### Tasks for this exercise
1: Render this sentence from the mesh pack passage into German: "The first annular zone may optionally be located near the recess bottom."
2: Pick up the mesh pack passage after its final sentence and carry it forward.

Page text: Begin

In an elongate mesh pack according to alternative embodiments of the present invention, the mesh pack may have a longitudinal direction wherein the partition wall has a thickness varying along the longitudinal direction. The thickness may vary between a minimum thickness and a maximum thickness. The thickness variation may be a stepwise thickness variation. Alternatively, the thickness variation may be a continuous thickness variation. Due to the thickness variation, a zone with increased weakness may be more easily provided, thus allowing the partition wall to bend.
If the partition wall has a thickness varying along the longitudinal direction, the partition wall may comprise at least a first annular zone and a second annular zone, the thickness of the first annular zone being less than the thickness of the second annular zone.
The first annular zone is so-to-say a bending zone. Due to the reduced thickness, the partition wall will deform preferentially at this first annular zone. The thickness of this first annular zone may optionally be in a range of about 0.2 mm to about 0.6 mm, e.g. in the range of about 0.4 mm to about 0.6 mm, whereas the thickness of the second annular zone may be more than 0.6 mm.
The first annular zone may optionally be located near the recess bottom.
In an elongate mesh pack according to embodiments of the present invention, the inner surface of the end fitting may be substantially cylindrical. In an elongate mesh pack according to alternative embodiments of the present invention, the inner surface of the end fitting may be substantially conical.
In a second aspect, the present invention provides a filter candle for filtering a fluid, the filter candle comprising an elongate mesh pack according to any one of embodiments of the first aspect. The filter candle further comprises a hollow core tube having a fluid permeable wall, the core tube being removably slidable through the mesh pack axial opening. The core tube has a first outer extremity having an extremity outer surface with a maximum diameter Dmax. The at least part of the inner surface of the end fitting provided by the partition wall has a minimum diameter Dmin less than the maximum diameter Dmax of the extremity outer surface.

Page text: End
Data: Begin

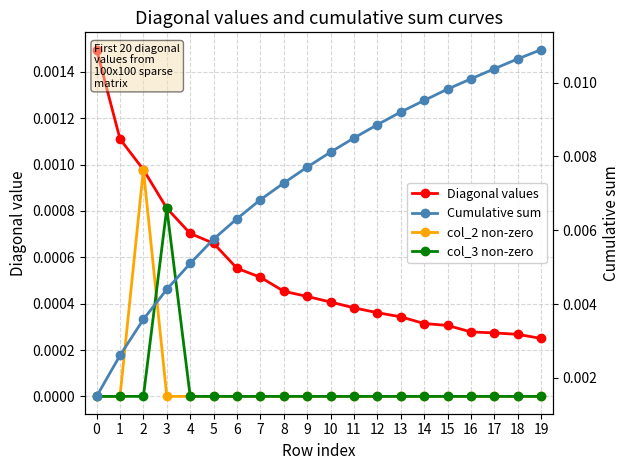

List the labels in order of col_3 non-zero value, smallest first.

0, 1, 2, 4, 5, 6, 7, 8, 9, 10, 11, 12, 13, 14, 15, 16, 17, 18, 19, 3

Data: End

### Answers by item
1: Die erste ringförmige Zone kann wahlweise in der Nähe des Aussparungsbodens angeordnet sein.

2:
The extremity outer surface, at the first extremity of the core tube, is a fluid impermeable zone of the wall of the core tube, which is suitable to be brought into contact with the inner surface of the end fitting of the elongate mesh pack. In particular, the extremity outer surface at the first extremity of the core tube is suitable to be slid into the mesh pack axial opening.
The difference between the maximum diameter Dmax of the extremity outer surface and the minimum diameter Dmin of the at least part of the inner surface of the end fitting provided by the partition wall may be in the range of 0.20 mm to 0.70 mm, for example in the range of 0.25 mm to 0.60 mm, for example about 0.44 mm or in the range of 0.7% to 2.4% of the maximum diameter Dmax of the extremity outer surface, for example in the range of 0.9% to 2.1% of the maximum diameter Dmax of the extremity outer surface.
The core tube may have an end flange fixed to the extremity outer surface.
Optionally the end flange may be suitable for engaging the end fitting of the mesh pack.
Optionally the core tube is provided with a coupling means suitable to couple the core tube, and as such the mesh pack coupled to the core tube and hence the complete filter candle, to a filtration device of which the filter candle may be part. In axial direction the core tube has an axial opening via which the fluid can enter into, or be evacuated from, the inner volume of the core tube.
In embodiments of the present invention, the core tube comprises an axial opening, and the extremity outer surface of the core tube may comprise at least one bevelled section.
The axial opening may be provided by the extremity outer surface, or by the end flange or a coupling means, depending on the part of the core tube that takes the outmost position in axial direction.
Optionally the bevelled section may contact an end flange fixed to the outer end surface.
In a third aspect, the present invention provides a filtration device comprising a filter candle as in any of the embodiments of the second aspect.
In a fourth aspect, the present invention provides the use of a filter candle according to embodiments of the second aspect of the present invention for filtration of molten or dissolved polymer.
In a fifth aspect, the present invention provides the use of an elongate mesh pack according to embodiments of the first aspect of the present invention for filtration of molten or dissolved polymer.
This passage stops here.